The remaining fugitives reach a hatch leading outside, only for Nash to get killed by Scars, the only alien survivor. After luring Scars into an open hatch and closing it on him, cutting him in half, Kelly finds Ravi looking upwards at an orange glow. Upon climbing some debris, they look out in stunned silence on the destroyed city of Paris.

==Cast==
- Max Martini as Kelly
- Brianna Hildebrand as Ravi
- LaMonica Garrett as Rhodie
- Jaren Mitchell as Jax
- Michael Irby as Reyes
- Linda Hamilton as Anya
- David Meadows as Gibbs
- Linds Edwards as Nash
- Dawson Towery as Bull
- Stanley White Jr. as Scars

==Production==
In July 2023, it was reported that a science fiction action film titled Osiris was in development.
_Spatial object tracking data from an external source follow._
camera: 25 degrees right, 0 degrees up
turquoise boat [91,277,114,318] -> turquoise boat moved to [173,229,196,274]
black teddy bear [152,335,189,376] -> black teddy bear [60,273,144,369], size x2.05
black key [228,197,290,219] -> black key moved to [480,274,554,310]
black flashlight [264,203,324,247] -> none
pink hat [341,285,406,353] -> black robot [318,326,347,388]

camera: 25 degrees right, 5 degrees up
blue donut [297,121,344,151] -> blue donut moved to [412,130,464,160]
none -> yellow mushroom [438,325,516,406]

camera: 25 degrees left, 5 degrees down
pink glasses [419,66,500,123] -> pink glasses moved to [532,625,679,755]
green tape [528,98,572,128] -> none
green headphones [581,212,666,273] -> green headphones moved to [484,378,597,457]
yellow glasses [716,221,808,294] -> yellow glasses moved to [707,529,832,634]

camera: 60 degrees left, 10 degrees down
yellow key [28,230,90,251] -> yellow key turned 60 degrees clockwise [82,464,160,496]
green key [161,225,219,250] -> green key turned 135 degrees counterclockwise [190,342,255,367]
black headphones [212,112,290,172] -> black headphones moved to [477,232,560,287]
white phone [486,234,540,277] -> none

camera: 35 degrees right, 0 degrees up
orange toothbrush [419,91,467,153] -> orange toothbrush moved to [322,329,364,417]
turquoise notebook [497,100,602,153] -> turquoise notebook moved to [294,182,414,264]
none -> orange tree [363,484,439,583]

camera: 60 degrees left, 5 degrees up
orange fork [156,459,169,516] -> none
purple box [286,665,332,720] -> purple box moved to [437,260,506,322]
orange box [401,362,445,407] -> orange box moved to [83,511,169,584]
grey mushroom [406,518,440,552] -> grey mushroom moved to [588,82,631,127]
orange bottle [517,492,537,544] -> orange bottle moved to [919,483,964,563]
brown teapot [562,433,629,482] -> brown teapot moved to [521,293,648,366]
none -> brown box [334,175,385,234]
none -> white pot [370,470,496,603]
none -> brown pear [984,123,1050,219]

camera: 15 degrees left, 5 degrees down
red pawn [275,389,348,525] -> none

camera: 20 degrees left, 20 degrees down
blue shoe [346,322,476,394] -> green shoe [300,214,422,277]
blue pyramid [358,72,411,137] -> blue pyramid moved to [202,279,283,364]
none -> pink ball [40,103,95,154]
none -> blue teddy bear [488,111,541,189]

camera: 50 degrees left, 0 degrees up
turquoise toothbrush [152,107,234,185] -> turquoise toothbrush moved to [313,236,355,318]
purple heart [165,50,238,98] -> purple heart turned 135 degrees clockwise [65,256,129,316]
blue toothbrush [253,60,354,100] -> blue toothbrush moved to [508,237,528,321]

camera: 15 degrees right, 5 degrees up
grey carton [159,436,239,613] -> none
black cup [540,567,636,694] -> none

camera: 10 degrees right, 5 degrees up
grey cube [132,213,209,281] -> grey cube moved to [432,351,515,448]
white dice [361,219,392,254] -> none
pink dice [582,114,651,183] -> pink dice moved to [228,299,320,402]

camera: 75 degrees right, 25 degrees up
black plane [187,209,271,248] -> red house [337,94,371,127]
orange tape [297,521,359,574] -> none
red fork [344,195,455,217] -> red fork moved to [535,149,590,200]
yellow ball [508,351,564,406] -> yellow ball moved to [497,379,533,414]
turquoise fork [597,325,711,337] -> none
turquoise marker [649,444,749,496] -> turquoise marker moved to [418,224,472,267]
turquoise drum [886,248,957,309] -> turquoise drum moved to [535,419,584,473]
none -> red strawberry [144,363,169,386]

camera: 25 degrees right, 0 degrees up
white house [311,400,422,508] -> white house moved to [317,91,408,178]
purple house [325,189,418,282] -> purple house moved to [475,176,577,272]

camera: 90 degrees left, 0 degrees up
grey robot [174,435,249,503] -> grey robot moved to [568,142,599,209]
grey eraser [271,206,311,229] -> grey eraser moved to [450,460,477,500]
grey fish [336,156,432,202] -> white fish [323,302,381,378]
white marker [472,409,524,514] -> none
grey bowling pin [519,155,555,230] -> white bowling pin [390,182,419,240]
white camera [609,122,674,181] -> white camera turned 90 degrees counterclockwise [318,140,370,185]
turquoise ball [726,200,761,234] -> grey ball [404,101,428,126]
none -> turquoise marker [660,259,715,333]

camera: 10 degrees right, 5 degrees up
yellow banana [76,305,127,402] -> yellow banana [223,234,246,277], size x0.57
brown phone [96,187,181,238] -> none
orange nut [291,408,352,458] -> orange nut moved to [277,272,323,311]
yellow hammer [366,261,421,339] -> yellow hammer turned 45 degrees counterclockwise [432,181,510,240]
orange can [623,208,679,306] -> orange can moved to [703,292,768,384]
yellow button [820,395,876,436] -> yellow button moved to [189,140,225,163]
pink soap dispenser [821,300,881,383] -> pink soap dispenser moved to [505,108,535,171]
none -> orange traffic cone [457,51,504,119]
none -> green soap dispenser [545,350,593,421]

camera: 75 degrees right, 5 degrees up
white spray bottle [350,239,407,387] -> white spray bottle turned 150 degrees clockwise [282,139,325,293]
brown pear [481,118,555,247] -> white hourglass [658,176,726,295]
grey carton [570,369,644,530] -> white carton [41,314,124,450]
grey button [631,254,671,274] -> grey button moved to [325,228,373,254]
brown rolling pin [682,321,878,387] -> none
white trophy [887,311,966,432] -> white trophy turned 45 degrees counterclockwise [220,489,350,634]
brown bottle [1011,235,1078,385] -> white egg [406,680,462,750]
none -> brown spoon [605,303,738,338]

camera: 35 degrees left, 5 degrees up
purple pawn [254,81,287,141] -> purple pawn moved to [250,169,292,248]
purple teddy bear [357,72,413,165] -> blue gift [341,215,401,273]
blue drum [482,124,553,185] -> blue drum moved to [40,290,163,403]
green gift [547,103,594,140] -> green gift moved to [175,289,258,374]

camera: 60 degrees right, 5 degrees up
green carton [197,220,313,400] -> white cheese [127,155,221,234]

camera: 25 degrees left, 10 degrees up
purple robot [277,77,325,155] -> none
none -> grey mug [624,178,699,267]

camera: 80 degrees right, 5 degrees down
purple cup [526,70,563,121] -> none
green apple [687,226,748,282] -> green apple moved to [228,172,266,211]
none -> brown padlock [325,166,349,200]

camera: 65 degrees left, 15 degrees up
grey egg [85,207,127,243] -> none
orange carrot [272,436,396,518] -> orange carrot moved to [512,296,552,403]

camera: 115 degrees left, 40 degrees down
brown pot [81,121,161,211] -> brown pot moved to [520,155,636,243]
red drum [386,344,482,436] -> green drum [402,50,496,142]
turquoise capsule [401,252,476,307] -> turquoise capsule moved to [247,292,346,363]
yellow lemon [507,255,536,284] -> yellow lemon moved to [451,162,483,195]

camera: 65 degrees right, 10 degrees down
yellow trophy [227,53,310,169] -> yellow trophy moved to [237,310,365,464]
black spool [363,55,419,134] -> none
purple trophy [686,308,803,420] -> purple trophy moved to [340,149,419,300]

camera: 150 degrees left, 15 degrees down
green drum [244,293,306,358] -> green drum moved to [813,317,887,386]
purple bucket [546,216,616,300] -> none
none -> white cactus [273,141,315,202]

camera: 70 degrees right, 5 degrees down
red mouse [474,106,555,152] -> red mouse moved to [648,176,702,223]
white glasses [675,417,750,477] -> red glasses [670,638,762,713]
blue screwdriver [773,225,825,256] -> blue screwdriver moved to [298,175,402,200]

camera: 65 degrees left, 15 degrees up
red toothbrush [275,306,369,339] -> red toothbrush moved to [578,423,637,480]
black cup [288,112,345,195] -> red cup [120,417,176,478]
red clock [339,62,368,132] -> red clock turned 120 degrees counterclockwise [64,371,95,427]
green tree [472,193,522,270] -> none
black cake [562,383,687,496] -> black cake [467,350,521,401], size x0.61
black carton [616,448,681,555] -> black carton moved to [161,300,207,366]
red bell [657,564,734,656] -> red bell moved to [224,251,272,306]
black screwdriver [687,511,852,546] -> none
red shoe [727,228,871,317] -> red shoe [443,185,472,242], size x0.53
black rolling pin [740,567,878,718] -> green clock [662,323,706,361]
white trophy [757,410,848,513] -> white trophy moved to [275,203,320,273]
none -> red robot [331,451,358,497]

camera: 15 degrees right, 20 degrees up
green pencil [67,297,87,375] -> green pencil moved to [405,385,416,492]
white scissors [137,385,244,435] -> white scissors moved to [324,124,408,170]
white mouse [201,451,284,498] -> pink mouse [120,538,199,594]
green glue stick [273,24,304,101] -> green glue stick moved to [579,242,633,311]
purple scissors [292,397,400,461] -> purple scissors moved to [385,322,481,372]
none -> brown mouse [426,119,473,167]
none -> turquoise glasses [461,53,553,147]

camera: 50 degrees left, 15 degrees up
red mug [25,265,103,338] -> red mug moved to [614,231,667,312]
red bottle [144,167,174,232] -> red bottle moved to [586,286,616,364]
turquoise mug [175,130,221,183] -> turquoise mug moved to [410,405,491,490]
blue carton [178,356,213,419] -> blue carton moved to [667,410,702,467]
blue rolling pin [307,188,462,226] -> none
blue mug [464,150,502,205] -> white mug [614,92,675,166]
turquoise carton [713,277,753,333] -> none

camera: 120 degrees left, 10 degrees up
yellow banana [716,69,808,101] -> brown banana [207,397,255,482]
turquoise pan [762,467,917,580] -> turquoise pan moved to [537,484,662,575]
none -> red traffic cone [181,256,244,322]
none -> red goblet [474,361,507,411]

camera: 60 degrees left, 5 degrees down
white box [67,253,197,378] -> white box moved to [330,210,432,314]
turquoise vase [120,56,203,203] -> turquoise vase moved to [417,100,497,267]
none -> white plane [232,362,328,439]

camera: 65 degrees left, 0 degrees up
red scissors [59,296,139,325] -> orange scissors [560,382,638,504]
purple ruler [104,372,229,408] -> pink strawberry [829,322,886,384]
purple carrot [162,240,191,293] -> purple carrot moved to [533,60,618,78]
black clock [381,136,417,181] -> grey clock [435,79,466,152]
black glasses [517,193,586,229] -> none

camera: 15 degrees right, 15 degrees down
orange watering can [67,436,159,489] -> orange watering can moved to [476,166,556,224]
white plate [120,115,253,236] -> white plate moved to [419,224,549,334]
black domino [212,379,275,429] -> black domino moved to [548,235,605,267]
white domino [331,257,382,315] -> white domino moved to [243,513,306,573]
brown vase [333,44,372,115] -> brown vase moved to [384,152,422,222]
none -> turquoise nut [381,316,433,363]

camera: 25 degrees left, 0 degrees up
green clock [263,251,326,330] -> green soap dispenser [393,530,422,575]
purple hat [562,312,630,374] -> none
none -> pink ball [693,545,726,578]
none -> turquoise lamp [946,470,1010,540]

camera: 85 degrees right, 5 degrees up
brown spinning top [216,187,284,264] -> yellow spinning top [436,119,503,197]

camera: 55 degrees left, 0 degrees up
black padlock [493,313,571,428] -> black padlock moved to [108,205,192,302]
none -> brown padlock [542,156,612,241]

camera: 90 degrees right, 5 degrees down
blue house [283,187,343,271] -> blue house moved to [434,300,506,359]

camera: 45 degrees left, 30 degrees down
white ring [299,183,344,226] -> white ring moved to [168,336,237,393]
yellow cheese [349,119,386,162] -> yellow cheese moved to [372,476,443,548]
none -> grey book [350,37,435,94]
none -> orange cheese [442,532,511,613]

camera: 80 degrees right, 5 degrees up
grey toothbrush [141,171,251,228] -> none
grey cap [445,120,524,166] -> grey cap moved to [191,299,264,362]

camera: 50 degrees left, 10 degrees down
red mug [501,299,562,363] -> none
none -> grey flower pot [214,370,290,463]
Principal photography had completed in late 2023 in New Orleans, with William Kaufman writing and directing, and Max Martini, Brianna Hildebrand, LaMonica Garrett, and Linda Hamilton cast in undisclosed roles. Pre-production was completed in spring 2024. Filming began in New Orleans in March 2024, The production spent $6.7 million on-location in Louisiana. In May 2025, Vertical acquired North American rights.

==Release==
Osiris was released in select theaters in the United States and on video on demand on July 25, 2025.